Given the selection mechanism, I'd be tempted to try a blind strategy. "I'm not going to look at my ball before I pick it, but if you split and I steal, I'll give you half the money."

It wouldn't be good against a pure money-maximiser, because his expected $value is higher for steal (1/2 versus (1+P(I'm honest))/4), but if he's risk-averse and trusting it might work out.

thenonsequitur · on May 6, 2012

It's not clear that this strategy is possible within the the framework of the game show though. The host instructs both players to look at the concealed choices before they're allowed to talk to each other. To employ the blind strategy you'd have to explicitly not look at them (and probably say something at that point to make it clear you don't plan on looking at them). This would be directly contradicting the host's instructions. While the host might allow it, I think it's more likely they'll say "sorry, but you have to look at them".

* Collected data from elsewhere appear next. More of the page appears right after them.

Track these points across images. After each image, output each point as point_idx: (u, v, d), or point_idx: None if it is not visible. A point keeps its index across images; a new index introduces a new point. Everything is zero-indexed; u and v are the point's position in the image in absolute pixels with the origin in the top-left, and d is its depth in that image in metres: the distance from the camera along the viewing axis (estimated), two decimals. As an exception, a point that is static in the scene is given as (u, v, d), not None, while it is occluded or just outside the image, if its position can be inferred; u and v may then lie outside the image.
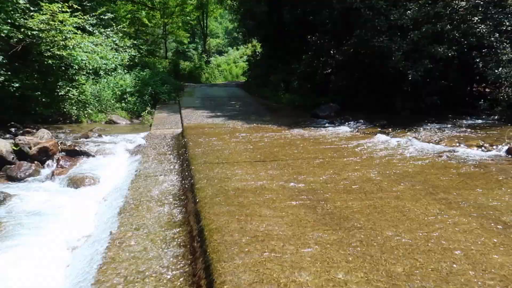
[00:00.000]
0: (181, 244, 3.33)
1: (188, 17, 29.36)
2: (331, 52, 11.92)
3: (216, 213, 3.52)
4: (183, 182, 5.08)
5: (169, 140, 8.27)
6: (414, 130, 7.82)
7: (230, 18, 30.69)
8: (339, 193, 4.09)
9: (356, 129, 8.50)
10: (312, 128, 8.84)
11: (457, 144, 6.44)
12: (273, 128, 8.69)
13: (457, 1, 8.93)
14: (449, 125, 8.14)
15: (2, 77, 9.67)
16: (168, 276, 2.83)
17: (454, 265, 2.59)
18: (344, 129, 8.64)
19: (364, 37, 9.56)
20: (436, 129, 7.84)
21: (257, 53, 20.53)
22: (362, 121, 9.18)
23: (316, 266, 2.58)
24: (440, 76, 9.16)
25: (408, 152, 6.14)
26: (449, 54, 8.57)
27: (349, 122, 9.30)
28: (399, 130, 7.89)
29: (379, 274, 2.49)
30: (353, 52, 10.24)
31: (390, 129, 8.03)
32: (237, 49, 34.43)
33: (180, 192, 4.75)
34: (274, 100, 14.38)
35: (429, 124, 8.38)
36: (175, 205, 4.30)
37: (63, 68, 11.54)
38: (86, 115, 12.00)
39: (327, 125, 9.44)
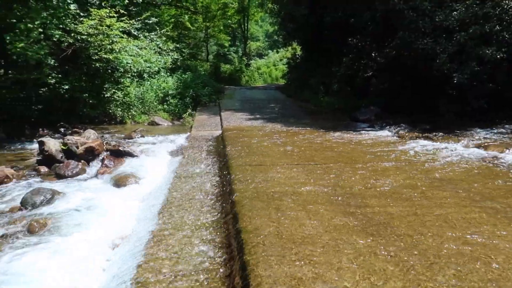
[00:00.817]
0: (218, 245, 3.36)
1: (229, 21, 29.82)
2: (373, 54, 11.68)
3: (253, 216, 3.53)
4: (221, 183, 5.14)
5: (208, 141, 8.40)
6: (458, 134, 7.50)
7: (270, 21, 30.82)
8: (379, 199, 3.99)
9: (397, 133, 8.26)
10: (352, 131, 8.68)
11: (506, 150, 6.11)
12: (312, 131, 8.62)
13: (507, 1, 8.49)
14: (497, 130, 7.74)
15: (53, 80, 10.22)
16: (204, 276, 2.87)
17: (502, 279, 2.46)
18: (384, 133, 8.43)
19: (407, 39, 9.29)
20: (482, 134, 7.48)
21: (297, 56, 20.48)
22: (403, 125, 8.92)
23: (353, 273, 2.53)
24: (488, 79, 8.72)
25: (452, 157, 5.90)
26: (498, 56, 8.16)
27: (390, 126, 9.06)
28: (442, 135, 7.59)
29: (420, 286, 2.40)
30: (395, 54, 9.98)
31: (433, 134, 7.75)
32: (277, 52, 34.50)
33: (218, 193, 4.80)
34: (313, 103, 14.27)
35: (475, 128, 8.00)
36: (213, 206, 4.36)
37: (109, 71, 12.03)
38: (130, 117, 12.43)
39: (367, 128, 9.25)
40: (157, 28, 16.69)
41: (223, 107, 13.66)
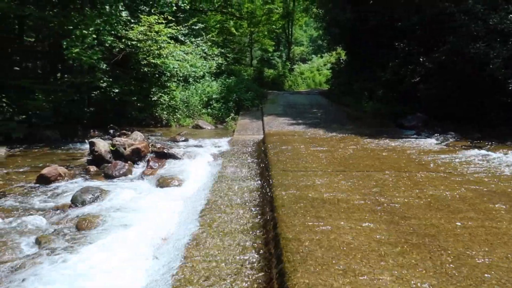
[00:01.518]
0: (257, 249, 3.37)
1: (273, 26, 29.92)
2: (420, 59, 11.30)
3: (293, 222, 3.51)
4: (262, 188, 5.16)
5: (250, 145, 8.46)
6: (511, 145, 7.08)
7: (315, 26, 30.61)
8: (424, 210, 3.83)
9: (445, 142, 7.92)
10: (397, 138, 8.42)
11: None
12: (355, 138, 8.45)
13: None
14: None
15: (105, 83, 10.72)
16: (242, 280, 2.89)
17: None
18: (431, 141, 8.11)
19: (458, 43, 8.91)
20: (542, 145, 7.02)
21: (341, 61, 20.20)
22: (452, 133, 8.54)
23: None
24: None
25: (505, 168, 5.56)
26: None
27: (438, 134, 8.71)
28: (494, 144, 7.20)
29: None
30: (444, 59, 9.59)
31: (483, 143, 7.36)
32: (321, 57, 34.15)
33: (259, 197, 4.82)
34: (357, 108, 14.01)
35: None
36: (253, 211, 4.38)
37: (156, 75, 12.46)
38: (175, 120, 12.78)
39: (413, 136, 8.94)
40: (203, 33, 17.09)
41: (266, 111, 13.72)
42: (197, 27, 16.18)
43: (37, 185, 6.11)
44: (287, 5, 29.58)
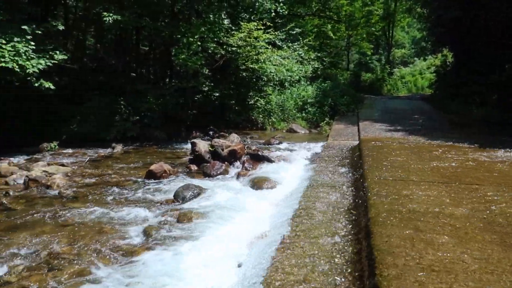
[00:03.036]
0: (348, 259, 3.30)
1: (373, 28, 28.89)
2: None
3: (388, 234, 3.36)
4: (355, 195, 5.03)
5: (345, 151, 8.29)
6: None
7: (418, 27, 28.88)
8: (544, 232, 3.38)
9: None
10: (513, 150, 7.54)
11: None
12: (461, 147, 7.77)
13: None
14: None
15: (207, 87, 11.41)
16: (333, 289, 2.85)
17: None
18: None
19: None
20: None
21: (447, 63, 18.72)
22: None
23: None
24: None
25: None
26: None
27: None
28: None
29: None
30: None
31: None
32: (424, 60, 32.05)
33: (352, 205, 4.71)
34: (465, 115, 12.85)
35: None
36: (346, 218, 4.29)
37: (254, 79, 12.89)
38: (270, 123, 13.08)
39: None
40: (300, 38, 17.21)
41: (362, 116, 13.30)
42: (294, 32, 16.36)
43: (146, 180, 6.74)
44: (388, 6, 28.34)
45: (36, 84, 8.65)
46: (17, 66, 7.98)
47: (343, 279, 3.00)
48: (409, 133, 9.73)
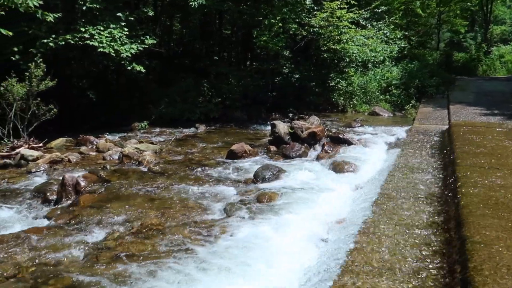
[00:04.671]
0: (435, 250, 3.11)
1: (468, 3, 26.27)
2: None
3: (483, 226, 3.10)
4: (443, 183, 4.71)
5: (432, 136, 7.77)
6: None
7: (524, -1, 25.68)
8: None
9: None
10: None
11: None
12: None
13: None
14: None
15: (287, 69, 11.39)
16: (416, 284, 2.69)
17: None
18: None
19: None
20: None
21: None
22: None
23: None
24: None
25: None
26: None
27: None
28: None
29: None
30: None
31: None
32: (530, 37, 28.58)
33: (438, 193, 4.41)
34: None
35: None
36: (433, 206, 4.04)
37: (335, 61, 12.55)
38: (351, 106, 12.69)
39: None
40: (386, 16, 16.28)
41: (453, 99, 12.30)
42: (379, 10, 15.50)
43: (227, 159, 6.97)
44: (488, -23, 25.59)
45: (129, 68, 9.32)
46: (113, 51, 8.67)
47: (427, 272, 2.84)
48: (508, 118, 8.82)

judofyr · on April 25, 2012

He's only outwitting the Prisoner's Dilemma in the sense that he's shifted his main goal to get some money (instead of everything).

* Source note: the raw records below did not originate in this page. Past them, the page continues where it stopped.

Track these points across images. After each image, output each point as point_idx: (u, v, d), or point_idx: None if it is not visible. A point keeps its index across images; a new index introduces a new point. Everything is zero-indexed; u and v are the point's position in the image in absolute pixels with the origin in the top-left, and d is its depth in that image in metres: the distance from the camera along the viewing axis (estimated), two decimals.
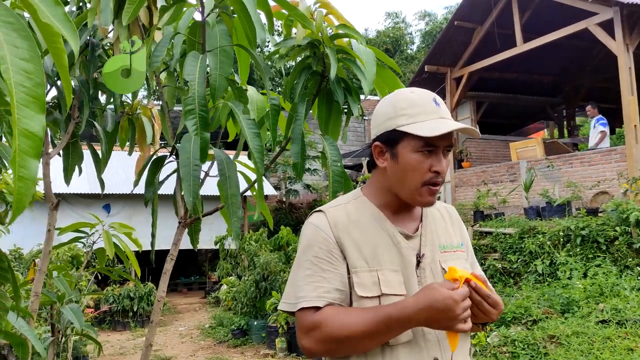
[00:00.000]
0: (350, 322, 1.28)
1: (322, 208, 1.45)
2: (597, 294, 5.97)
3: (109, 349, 8.99)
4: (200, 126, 1.43)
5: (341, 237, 1.37)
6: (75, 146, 2.49)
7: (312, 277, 1.35)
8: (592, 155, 9.11)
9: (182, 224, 1.79)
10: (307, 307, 1.32)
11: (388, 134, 1.37)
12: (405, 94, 1.39)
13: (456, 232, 1.54)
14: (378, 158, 1.42)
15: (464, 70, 11.65)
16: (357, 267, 1.35)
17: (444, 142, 1.34)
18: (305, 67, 1.66)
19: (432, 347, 1.34)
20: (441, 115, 1.34)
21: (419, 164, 1.34)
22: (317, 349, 1.31)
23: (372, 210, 1.44)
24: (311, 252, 1.37)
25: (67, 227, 2.79)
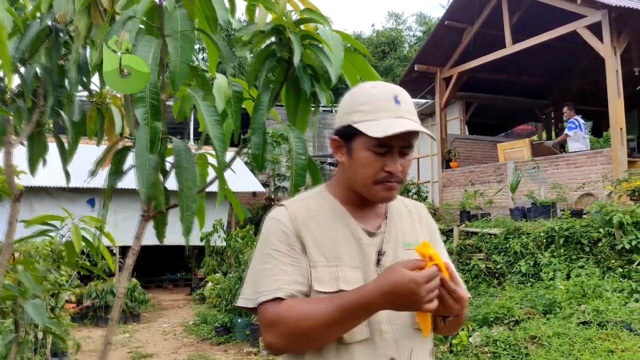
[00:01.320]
0: (312, 312, 1.22)
1: (284, 202, 1.41)
2: (580, 295, 5.97)
3: (90, 344, 8.89)
4: (151, 115, 1.37)
5: (301, 232, 1.34)
6: (40, 136, 2.41)
7: (272, 271, 1.31)
8: (577, 157, 9.13)
9: (144, 217, 1.73)
10: (268, 301, 1.27)
11: (345, 129, 1.34)
12: (366, 89, 1.35)
13: (423, 230, 1.49)
14: (336, 152, 1.38)
15: (454, 70, 11.64)
16: (316, 262, 1.31)
17: (400, 142, 1.29)
18: (270, 53, 1.60)
19: (388, 346, 1.30)
20: (399, 115, 1.29)
21: (371, 163, 1.30)
22: (280, 344, 1.26)
23: (335, 205, 1.40)
24: (271, 246, 1.34)
25: (33, 219, 2.71)
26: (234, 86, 1.57)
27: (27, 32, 1.92)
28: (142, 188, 1.40)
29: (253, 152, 1.55)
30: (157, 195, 1.62)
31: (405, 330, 1.33)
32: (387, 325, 1.31)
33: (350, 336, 1.27)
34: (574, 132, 9.61)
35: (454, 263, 7.77)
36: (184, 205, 1.51)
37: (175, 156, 1.50)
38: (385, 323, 1.31)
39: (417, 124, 1.30)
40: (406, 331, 1.33)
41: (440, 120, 11.98)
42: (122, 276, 1.70)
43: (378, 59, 29.63)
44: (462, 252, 8.47)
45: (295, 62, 1.50)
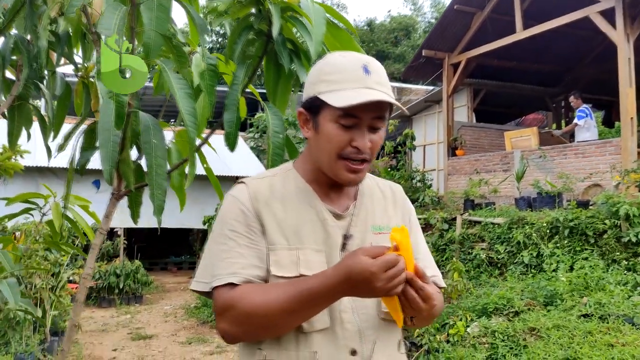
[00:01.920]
0: (268, 298, 1.15)
1: (245, 179, 1.32)
2: (582, 288, 5.86)
3: (92, 325, 8.92)
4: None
5: (261, 211, 1.25)
6: (22, 109, 2.33)
7: (228, 253, 1.22)
8: (586, 147, 8.96)
9: (114, 196, 1.65)
10: (222, 286, 1.20)
11: (311, 101, 1.25)
12: (334, 58, 1.26)
13: (397, 214, 1.40)
14: (303, 127, 1.29)
15: (462, 56, 11.43)
16: (275, 244, 1.23)
17: (369, 115, 1.20)
18: (248, 25, 1.50)
19: (350, 337, 1.23)
20: (367, 85, 1.19)
21: (336, 136, 1.21)
22: (234, 331, 1.19)
23: (300, 184, 1.31)
24: (227, 226, 1.25)
25: (15, 197, 2.64)
26: (209, 59, 1.47)
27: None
28: (105, 166, 1.32)
29: (226, 129, 1.45)
30: (126, 172, 1.54)
31: (370, 320, 1.26)
32: (351, 314, 1.24)
33: (310, 325, 1.20)
34: (584, 121, 9.41)
35: (456, 253, 7.69)
36: (154, 183, 1.42)
37: (142, 132, 1.41)
38: (349, 312, 1.24)
39: (387, 95, 1.20)
40: (371, 321, 1.26)
41: (447, 107, 11.80)
42: (90, 256, 1.62)
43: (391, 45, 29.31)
44: (465, 241, 8.37)
45: (274, 34, 1.40)
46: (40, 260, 7.02)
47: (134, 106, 1.46)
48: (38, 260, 7.00)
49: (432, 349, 5.18)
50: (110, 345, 7.51)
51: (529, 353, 4.79)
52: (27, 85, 2.30)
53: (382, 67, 1.26)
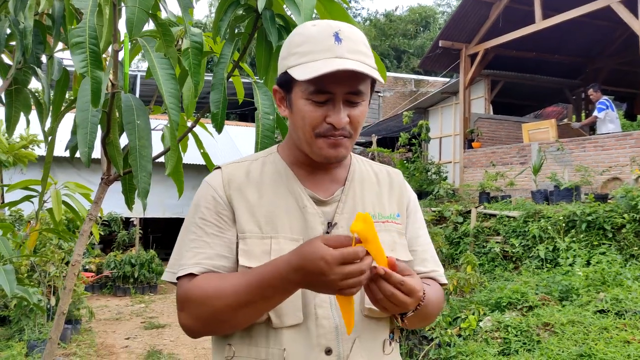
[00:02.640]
0: (221, 289, 1.06)
1: (221, 164, 1.25)
2: (599, 283, 5.71)
3: (106, 313, 9.00)
4: (91, 63, 1.22)
5: (233, 197, 1.17)
6: (20, 94, 2.30)
7: (195, 242, 1.15)
8: (606, 140, 8.74)
9: (104, 181, 1.60)
10: (184, 276, 1.12)
11: (282, 77, 1.15)
12: (305, 27, 1.14)
13: (393, 201, 1.28)
14: (279, 105, 1.21)
15: (480, 46, 11.23)
16: (246, 232, 1.15)
17: (342, 88, 1.08)
18: (234, 1, 1.43)
19: (326, 334, 1.12)
20: (337, 55, 1.07)
21: (309, 114, 1.11)
22: (192, 325, 1.11)
23: (280, 168, 1.22)
24: (198, 214, 1.18)
25: (16, 184, 2.63)
26: (193, 36, 1.40)
27: None
28: (83, 148, 1.26)
29: (212, 110, 1.39)
30: (113, 156, 1.49)
31: None
32: (328, 309, 1.13)
33: (280, 320, 1.11)
34: (605, 114, 9.17)
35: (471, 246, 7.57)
36: (138, 165, 1.37)
37: (124, 112, 1.35)
38: (325, 307, 1.13)
39: (359, 63, 1.07)
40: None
41: (464, 98, 11.62)
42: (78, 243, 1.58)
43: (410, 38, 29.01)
44: (479, 234, 8.24)
45: (259, 7, 1.32)
46: (54, 248, 7.08)
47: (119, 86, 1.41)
48: (52, 249, 7.06)
49: (443, 343, 5.09)
50: (123, 334, 7.56)
51: (543, 349, 4.68)
52: (24, 70, 2.26)
53: (359, 33, 1.14)
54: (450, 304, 5.71)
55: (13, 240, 2.49)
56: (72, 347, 6.75)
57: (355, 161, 1.30)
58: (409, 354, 5.20)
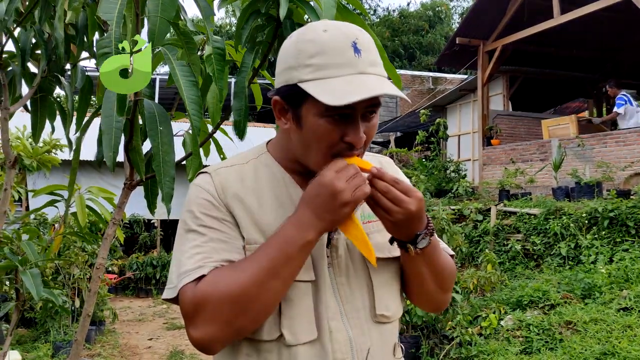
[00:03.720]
0: (239, 272, 0.99)
1: (209, 169, 1.15)
2: (622, 280, 5.65)
3: (129, 314, 9.14)
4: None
5: (231, 206, 1.09)
6: (45, 102, 2.36)
7: (198, 249, 1.05)
8: (627, 135, 8.61)
9: (127, 186, 1.64)
10: (189, 284, 1.01)
11: (290, 89, 1.04)
12: (316, 33, 1.03)
13: None
14: (280, 118, 1.09)
15: (497, 43, 11.14)
16: (251, 242, 1.07)
17: (363, 104, 1.01)
18: (255, 10, 1.46)
19: (340, 348, 1.08)
20: (360, 70, 1.00)
21: (326, 133, 1.02)
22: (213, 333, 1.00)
23: (276, 172, 1.15)
24: (196, 221, 1.08)
25: (41, 189, 2.70)
26: (215, 42, 1.43)
27: None
28: (108, 152, 1.30)
29: (235, 118, 1.42)
30: (136, 161, 1.53)
31: (363, 325, 1.12)
32: (340, 321, 1.09)
33: (294, 337, 1.05)
34: (624, 109, 9.05)
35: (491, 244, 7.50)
36: (162, 171, 1.40)
37: (147, 119, 1.39)
38: (337, 319, 1.09)
39: (384, 79, 1.02)
40: (364, 326, 1.12)
41: (482, 95, 11.54)
42: (103, 246, 1.62)
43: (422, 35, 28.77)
44: (500, 232, 8.18)
45: (281, 16, 1.35)
46: (78, 251, 7.21)
47: (142, 94, 1.45)
48: (76, 251, 7.19)
49: (464, 342, 5.08)
50: (146, 335, 7.67)
51: (565, 347, 4.65)
52: (49, 78, 2.32)
53: (370, 39, 1.06)
54: (471, 303, 5.70)
55: (38, 244, 2.56)
56: (97, 348, 6.87)
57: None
58: (429, 353, 5.20)
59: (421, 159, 12.08)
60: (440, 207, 6.69)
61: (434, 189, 10.72)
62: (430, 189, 10.60)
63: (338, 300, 1.10)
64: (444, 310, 5.20)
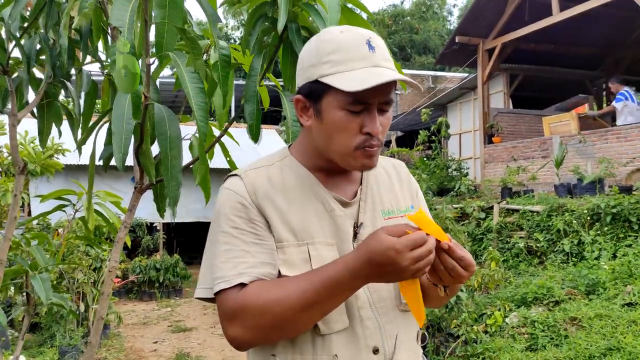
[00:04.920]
0: (283, 294, 1.05)
1: (238, 171, 1.21)
2: (626, 276, 5.66)
3: (133, 318, 9.15)
4: None
5: (263, 206, 1.15)
6: (51, 107, 2.38)
7: (231, 253, 1.11)
8: (629, 131, 8.62)
9: (137, 189, 1.66)
10: (229, 288, 1.09)
11: (310, 86, 1.12)
12: (333, 34, 1.13)
13: (404, 194, 1.32)
14: (301, 115, 1.18)
15: (497, 41, 11.16)
16: (282, 241, 1.13)
17: (379, 97, 1.10)
18: (262, 15, 1.48)
19: (371, 335, 1.14)
20: (375, 63, 1.09)
21: (346, 124, 1.10)
22: (247, 336, 1.08)
23: (301, 173, 1.21)
24: (228, 223, 1.14)
25: (49, 194, 2.71)
26: (221, 49, 1.45)
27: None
28: (117, 154, 1.32)
29: (248, 122, 1.44)
30: (146, 165, 1.55)
31: (389, 313, 1.18)
32: (369, 310, 1.16)
33: (327, 326, 1.11)
34: (622, 105, 9.06)
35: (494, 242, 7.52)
36: (169, 175, 1.42)
37: (157, 123, 1.41)
38: (366, 308, 1.16)
39: (395, 72, 1.11)
40: (391, 315, 1.18)
41: (483, 93, 11.55)
42: (114, 249, 1.64)
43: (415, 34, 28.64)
44: (502, 230, 8.20)
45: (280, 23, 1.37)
46: (81, 255, 7.23)
47: (153, 98, 1.47)
48: (80, 256, 7.21)
49: (469, 340, 5.09)
50: (151, 338, 7.68)
51: (570, 343, 4.66)
52: (54, 83, 2.34)
53: (382, 40, 1.16)
54: (476, 301, 5.71)
55: (47, 249, 2.57)
56: (102, 351, 6.89)
57: None
58: (435, 351, 5.21)
59: (422, 158, 12.09)
60: (444, 206, 6.71)
61: (436, 188, 10.73)
62: (433, 187, 10.61)
63: (366, 291, 1.16)
64: (449, 309, 5.23)
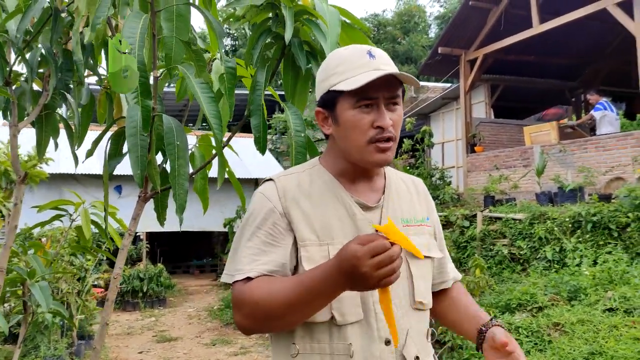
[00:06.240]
0: (272, 292, 1.17)
1: (273, 176, 1.35)
2: (606, 282, 5.80)
3: (117, 328, 9.06)
4: (141, 93, 1.34)
5: (289, 208, 1.28)
6: (49, 119, 2.41)
7: (252, 250, 1.27)
8: (607, 140, 8.85)
9: (141, 198, 1.70)
10: (240, 280, 1.24)
11: (325, 97, 1.29)
12: (339, 52, 1.31)
13: (422, 206, 1.44)
14: (323, 125, 1.32)
15: (479, 52, 11.37)
16: (306, 240, 1.26)
17: (384, 93, 1.24)
18: (265, 30, 1.55)
19: (384, 327, 1.25)
20: (375, 67, 1.24)
21: (358, 121, 1.24)
22: (246, 324, 1.22)
23: (327, 179, 1.34)
24: (255, 223, 1.29)
25: (46, 204, 2.73)
26: (227, 62, 1.52)
27: (28, 13, 1.90)
28: (135, 170, 1.37)
29: (255, 134, 1.50)
30: (152, 175, 1.60)
31: (403, 309, 1.29)
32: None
33: (343, 318, 1.23)
34: (600, 114, 9.31)
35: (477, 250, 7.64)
36: (177, 183, 1.48)
37: (166, 134, 1.46)
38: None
39: (395, 69, 1.25)
40: (404, 311, 1.29)
41: (465, 103, 11.75)
42: (119, 257, 1.68)
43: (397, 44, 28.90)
44: (486, 237, 8.32)
45: (287, 37, 1.45)
46: (66, 265, 7.16)
47: (158, 110, 1.52)
48: (64, 266, 7.15)
49: (455, 346, 5.17)
50: (136, 348, 7.63)
51: (554, 348, 4.76)
52: (54, 95, 2.37)
53: (383, 51, 1.30)
54: None
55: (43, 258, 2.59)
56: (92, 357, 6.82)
57: (388, 171, 1.44)
58: None
59: (406, 167, 12.22)
60: None
61: None
62: None
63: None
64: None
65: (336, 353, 1.23)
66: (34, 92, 2.40)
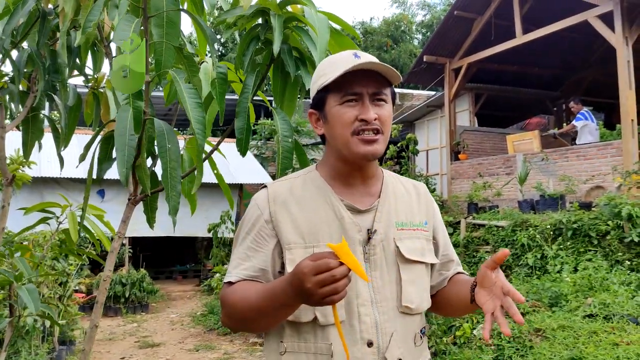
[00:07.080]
0: (247, 297, 1.25)
1: (267, 183, 1.41)
2: (587, 288, 5.89)
3: (99, 334, 8.95)
4: (133, 95, 1.36)
5: (277, 212, 1.33)
6: (36, 121, 2.41)
7: (239, 254, 1.34)
8: (587, 150, 9.01)
9: (131, 201, 1.72)
10: (227, 282, 1.33)
11: (315, 99, 1.36)
12: (329, 58, 1.38)
13: (421, 211, 1.45)
14: (316, 126, 1.38)
15: (463, 61, 11.52)
16: (291, 243, 1.30)
17: (368, 89, 1.29)
18: (255, 36, 1.58)
19: (367, 329, 1.28)
20: (359, 63, 1.28)
21: (343, 115, 1.29)
22: (227, 323, 1.33)
23: (319, 184, 1.38)
24: (244, 229, 1.37)
25: (32, 207, 2.71)
26: (219, 68, 1.54)
27: (15, 14, 1.90)
28: (121, 169, 1.38)
29: (237, 136, 1.53)
30: (142, 178, 1.61)
31: (389, 313, 1.31)
32: (370, 307, 1.29)
33: (325, 319, 1.26)
34: (582, 123, 9.48)
35: (461, 256, 7.72)
36: (169, 185, 1.50)
37: (158, 137, 1.48)
38: (367, 305, 1.29)
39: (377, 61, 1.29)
40: (390, 314, 1.31)
41: (449, 112, 11.87)
42: (109, 259, 1.69)
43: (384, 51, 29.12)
44: (469, 244, 8.41)
45: (275, 44, 1.48)
46: (48, 269, 7.08)
47: (149, 113, 1.53)
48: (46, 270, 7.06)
49: (439, 352, 5.22)
50: (118, 354, 7.56)
51: (535, 354, 4.83)
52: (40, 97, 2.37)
53: (370, 55, 1.34)
54: None
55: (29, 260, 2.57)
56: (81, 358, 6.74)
57: (387, 175, 1.46)
58: None
59: None
60: None
61: None
62: None
63: (370, 290, 1.30)
64: None
65: (319, 352, 1.27)
66: (21, 93, 2.39)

There are more certain strategies if that's your goal though: You can get the other part to join a mutual agreement: if one of you steals (while the other splits) you agree to share the money. If the other part doesn't agree, you say you'll steal and take all the money (if he splits).

The other part can only get money if he agrees with you, and every choice except for (steal, steal) is going to split the money between you two. Split is the only choice that makes sense.

It would be much more interesting if they changes the stakes a bit: Stealing money gives you more than the sum of splitting.

stevenkovar · on April 25, 2012

What's interesting about this show is the pair forced into a Prisoner's Dilemma are given the chance to discuss the matter with each other, adding another layer to its complexity. In most examples I've seen personally, the two subjects are given their options in private and told to make a decision without having contact.

sopooneo · on April 25, 2012

If you assume the players in the classical prisoner's dilemma have common knowledge of the rules and that neither of their choices are revealed until both have made their choice, I don't think their being allowed to talk makes much difference at all to the underlying dynamics.

codehotter · on April 25, 2012

If you don't think you can trust the other participant, you could do the following:

Point at one of the other's balls. Say "I will choose steal unless you pick that one. If you do pick that one, you may choose the ball I'll pick."

Unfortunately, your expected value is only 37.5% with this strategy, not 50%. You can still do better if you trust each other.

thejteam · on April 25, 2012

When the person comes to collect your answer, make them believe you left through the window and then hide and run out the door while they are investigating. And lock it.

At least it worked in "The Mysterious Benedict Society and the Prisoner's Dilemma".

AznHisoka · on April 25, 2012

I would think threatening the other person to split would be a dominant strategy. I wouldn't wanna steal if I knew the other person was gonna harass me the rest of my life.

chris_wot · on April 25, 2012

That was awesome. But did you see Nick's face at the end at what Ibrahim said? Lol!

Natsu · on April 25, 2012

A little bit of game theory goes a long way. But something like that wouldn't work for very long before someone came along who was only faking it.

There are a bunch of related videos of this show as well. It can be interesting to try to predict the outcomes to see just how good your internal lie detector really is.

EDIT: Also, don't miss one of the comments. BCR came up with the clever solution of passing one of their balls to the other player. That's quite the game breaker, though, so it probably wouldn't be allowed. I guess I should also mention that this is technically a variant of the PD, and that I change the title because almost nobody would know what the story was about otherwise.